Autrefois actrice pour des cinéastes radicaux (Maurice Pialat, Andrzej Zulawski, Marina de Van), Sophie Marceau s’est professionnalisée depuis LOL (2009) dans les comédies romantiques à fort potentiel commercial. Tu veux ou tu veux pas de Tonie Marshall ne faillit pas à ce nouvel engagement. Vampirisé par son casting bankable et huilé pour une diffusion dominicale en prime-time, le film se voudrait une gentille romance mâtinée d’un vernis olé-olé, mais son inoffensivité n’est qu’apparente.
Le sexe sans amour n’est que ruine de l’âme
Après une énième partie de jambes en l’air avec un collaborateur, Judith (Sophie Marceau) est licenciée et atterrit sans le sou chez Michel son vieil oncle, persuadé que sa nymphomanie lui a encore coûté un poste. Alors qu’elle postule par erreur dans un cabinet spécialisé en thérapie de couple, elle est engagée comme assistante par Lambert (Patrick Bruel), lui aussi porté sur la chose mais abstinent. Commence alors un jeu de séduction ininterrompu qui va battre en brèche toutes les bonnes résolutions du pauvre homme.
Avec Tu veux ou tu veux pas, on est bien loin de la vision tragique de la nymphomanie dépeinte en début d’année par le diptyque de Lars Von Trier. Tonie Marshall brosse a priori, avec ce neuvième long-métrage, le portrait d’une femme libérée pour qui la recherche constante de sexe n’est aucunement une pathologie. Cependant, si le film évite une lecture clinique du comportement libertin de son héroïne, il essaie de le justifier par l’existence d’un trauma enfantin (comme si la sexualité débridée d’une femme ne pouvait être vue qu’à travers le prisme d’une blessure psychologique) et tente de démontrer les entraves qu’il provoque. Sa carrière professionnelle avortée doublée d’une solitude amoureuse semblent ainsi son horizon indépassable. Si l’on peut déplorer le peu de cas fait de ce constat social, anecdote vite expédiée pour se concentrer sur la potentielle dimension comique du duo érotomane, l’explication psychologisante quant à l’origine de l’appétit sexuel de Judith pose problème. Ce « dérèglement » serait ainsi la conséquence d’une histoire d’amour brisé (celle de ses parents), posant d’emblée le personnage comme une victime de son passé familial, pas véritablement responsable de ses actes.
Une odeur de naphtaline
Cette propension à situer Judith sur un paradigme victimaire, s’il peut paraître un choix dramatique pour le moins discutable, se double d’une vision rétrograde de la femme. Judith est en effet présentée comme une malade qu’il s’agirait de guérir, sa guérison prenant les traits d’un prince charmant. Parfaitement archaïque, alors même qu’il joue la carte d’une soi-disant modernité, Tu veux ou tu veux pas ressert une fois encore la vieille recette du conte de fée où la pauvre demoiselle ne peut être sauvée que par l’apparition d’un homme providentiel. En l’état, le film dégage un parfum nauséabond où le désir féminin se doit d’être circonscrit dans le couple, un comble pour une histoire qui appuie, séquence après séquence sur l’érotisme latent de Sophie Marceau. En opposant fidélité et pulsions sexuelles, le long-métrage valide sa morale castratrice pour le sexe faible sans s’interroger sur la libération et l’épanouissement qu’une vie célibataire et débridée peut produire.

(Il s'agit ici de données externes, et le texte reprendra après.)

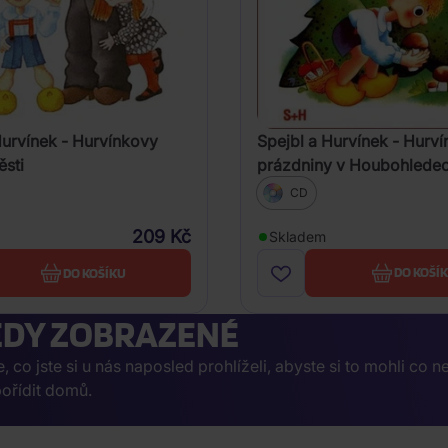
Spejbl a Hurvínek - Hurv
Hurvínek - Hurvínkovy
prázdniny v Houbohlede
ěsti
CD
209 Kč
Skladem
DO KOŠÍ
DO KOŠÍKU
DY ZOBRAZENÉ
co jste si u nás naposled prohlíželi, abyste si to mohli co n
ořídit domů.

Alors que le sex-appeal indéniable de l’actrice illumine presque chacune de ses apparitions et aurait pu alimenter des situations scabreuses et décalées propres à générer le rire, Tu veux ou tu veux pas demeure une proposition de cinéma puritaine où la représentation sexuelle (verbale ou visuelle) ne dépasse jamais les bornes de la bienséance, à l’exception d’une culotte négligemment oubliée à l’arrière d’un taxi. Déjà fortement plombé par son traitement scénaristique s’interdisant une quelconque obscénité et négligeant des pistes qu’il a lui-même ouvertes (l’histoire familiale de Lambert), le film pâtit en outre d’une réalisation d’une platitude consternante à l’image du dernier plan, semblant tout droit sorti d’une sous-production Dorcel mal inspirée. Vulgaire dans ses choix chromatiques (couleurs criardes), indigeste dans son montage, la proposition de Tonie Marshall finit son naufrage grâce à la calamiteuse prestation de Patrick Bruel, totalement à côté de son rôle. Tu veux ou tu veux pas symbolise le vautrage d’un certain cinéma français pour lequel deux noms célèbres et un pitch aguicheur suffit à faire déplacer le public. Cet état d’esprit, entre cynisme, irrespect et mauvais goût, n’en est pas à son coup d’essai mais ce dernier exemple en date en est un coup de maître.